EXTRACTED RECORDS:

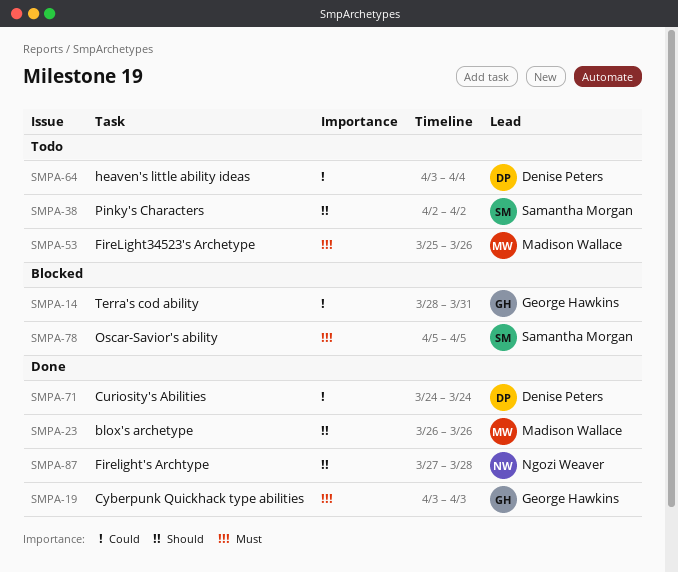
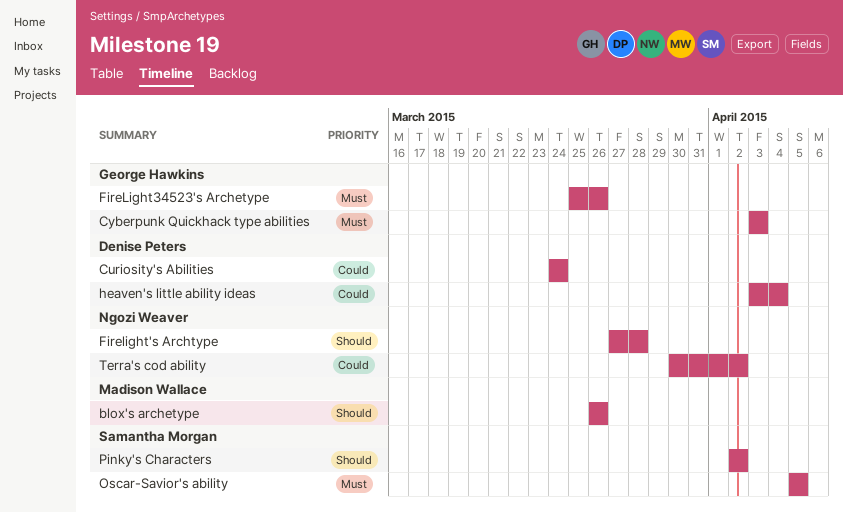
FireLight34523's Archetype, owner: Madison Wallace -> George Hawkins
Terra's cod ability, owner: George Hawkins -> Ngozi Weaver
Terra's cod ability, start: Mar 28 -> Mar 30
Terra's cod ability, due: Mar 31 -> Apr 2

---

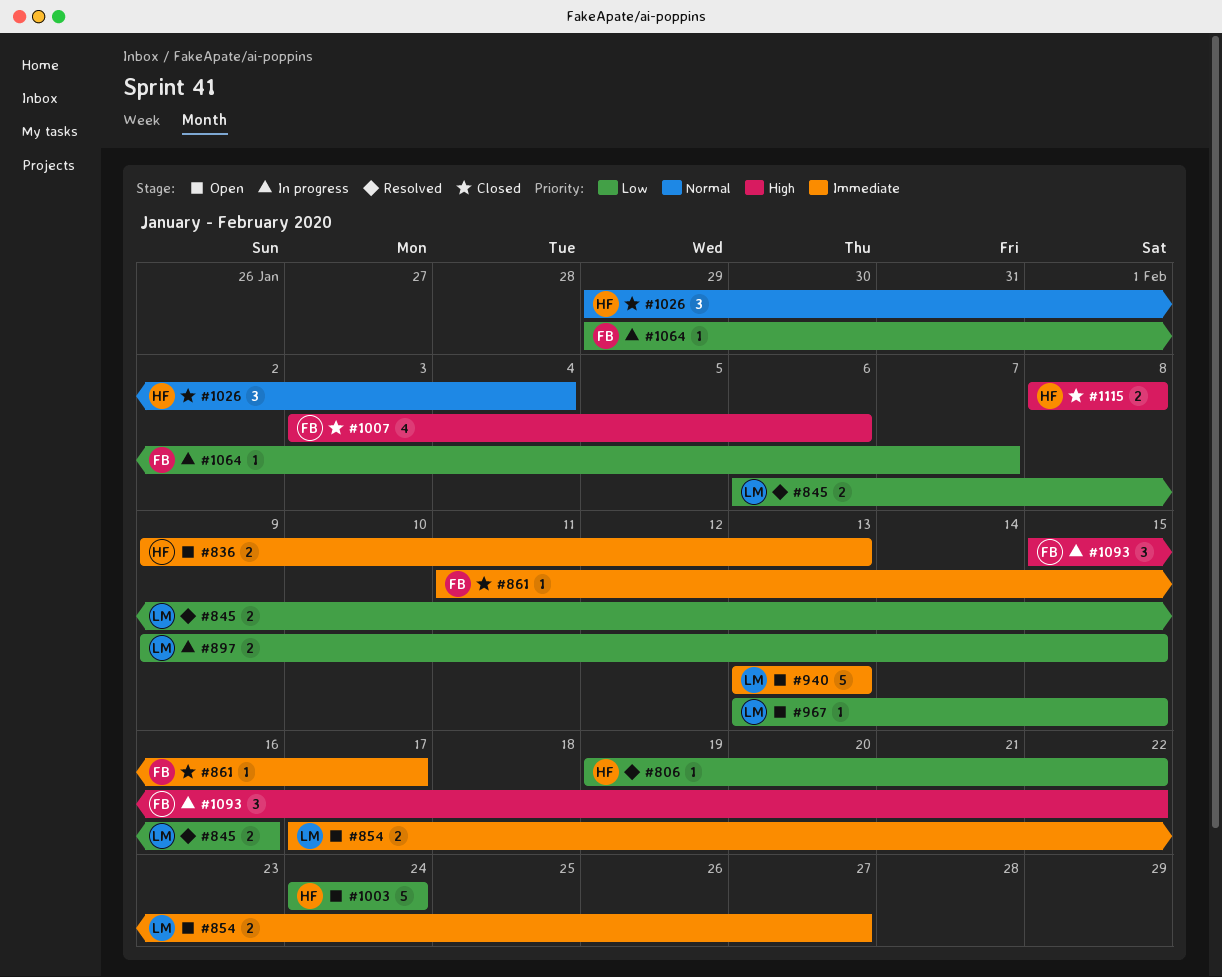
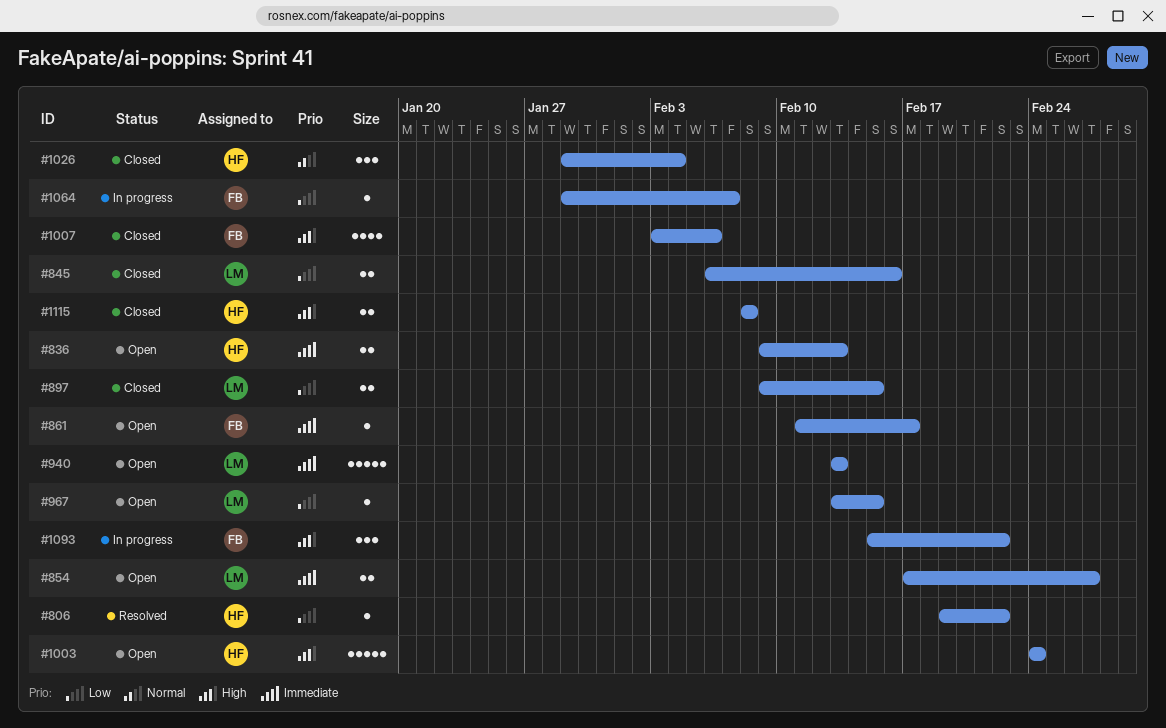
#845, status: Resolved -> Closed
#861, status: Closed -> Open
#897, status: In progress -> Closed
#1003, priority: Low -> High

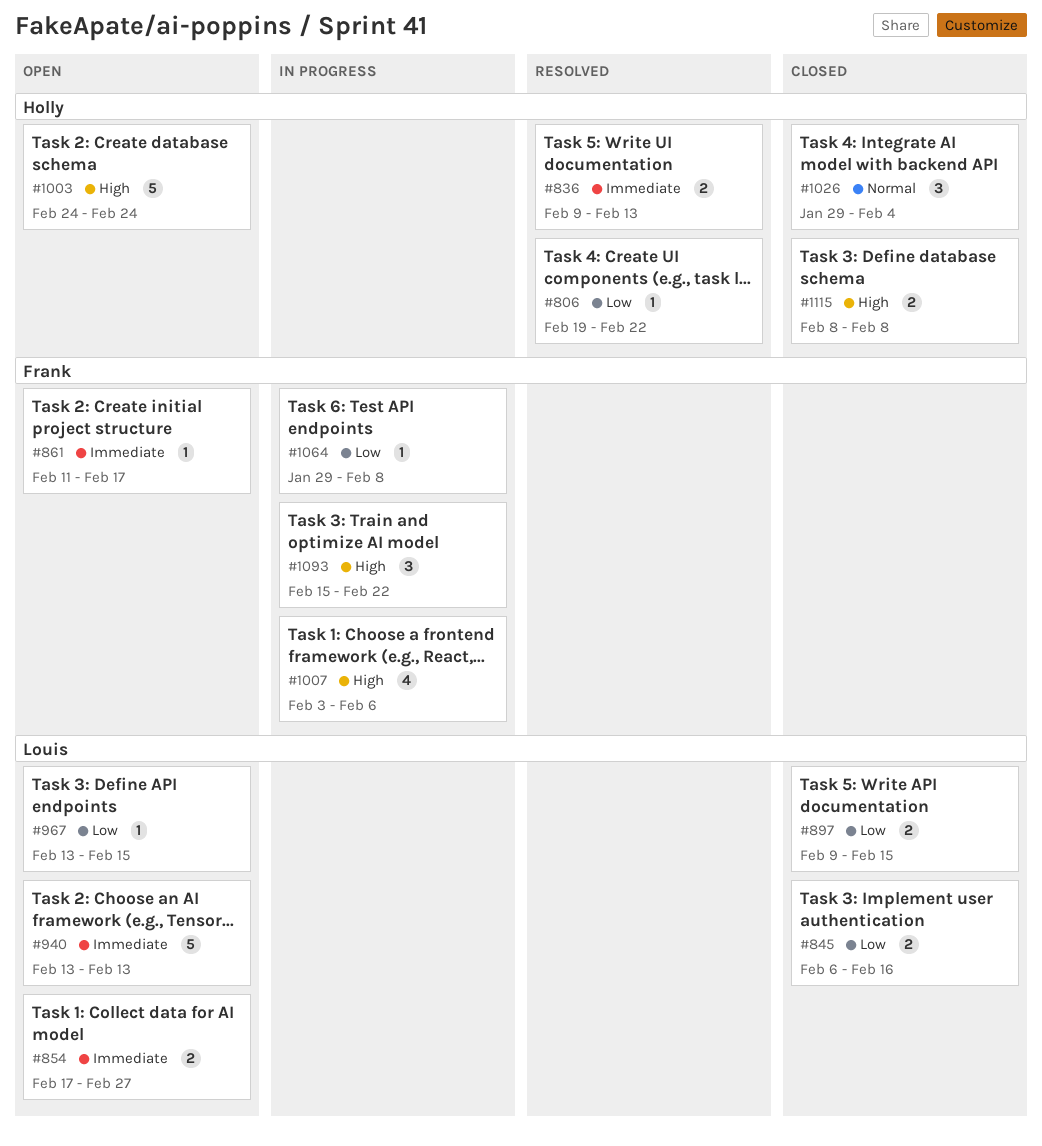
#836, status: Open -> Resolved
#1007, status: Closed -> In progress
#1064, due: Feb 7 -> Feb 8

---

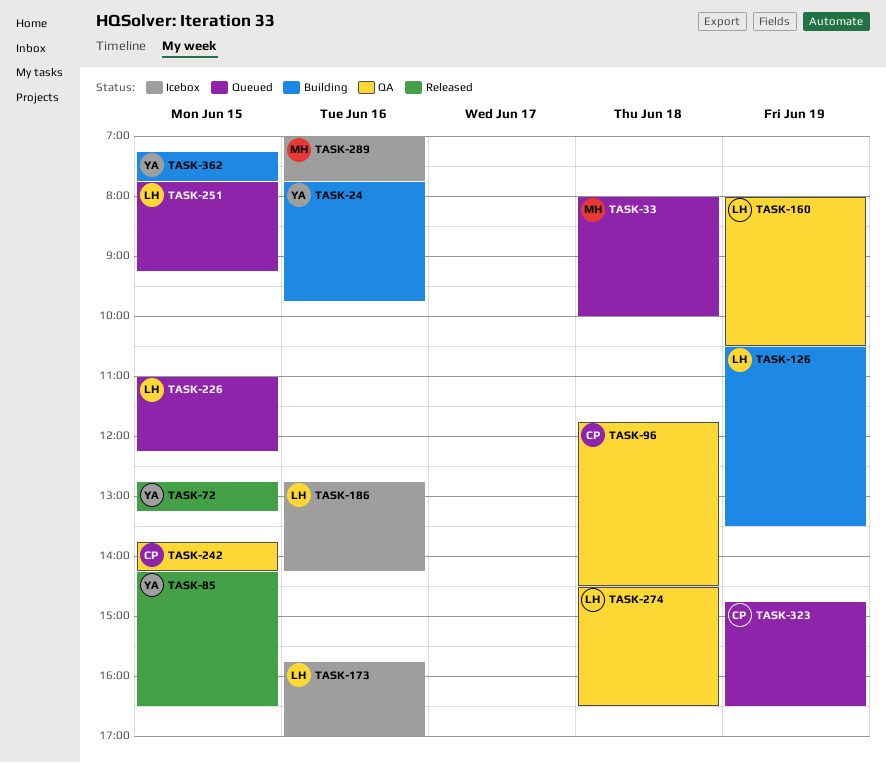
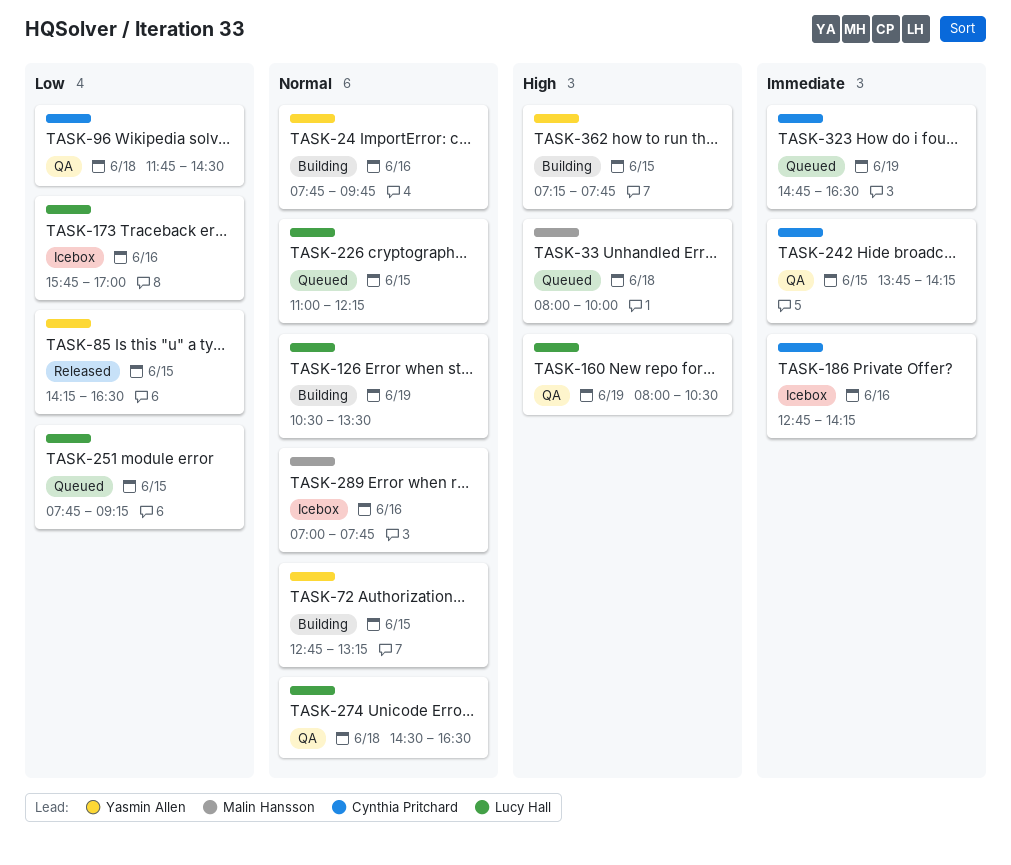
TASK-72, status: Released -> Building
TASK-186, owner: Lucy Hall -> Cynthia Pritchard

TO-DO ITEM:
Take the lines above from the one containing "#836, status: Open -> Resolved" to the one containing "#1064, due: Feb 7 -> Feb 8" and retype them exactly, both ends included, with nothing added.

ANSWER TO THE PROBLEM:
#836, status: Open -> Resolved
#1007, status: Closed -> In progress
#1064, due: Feb 7 -> Feb 8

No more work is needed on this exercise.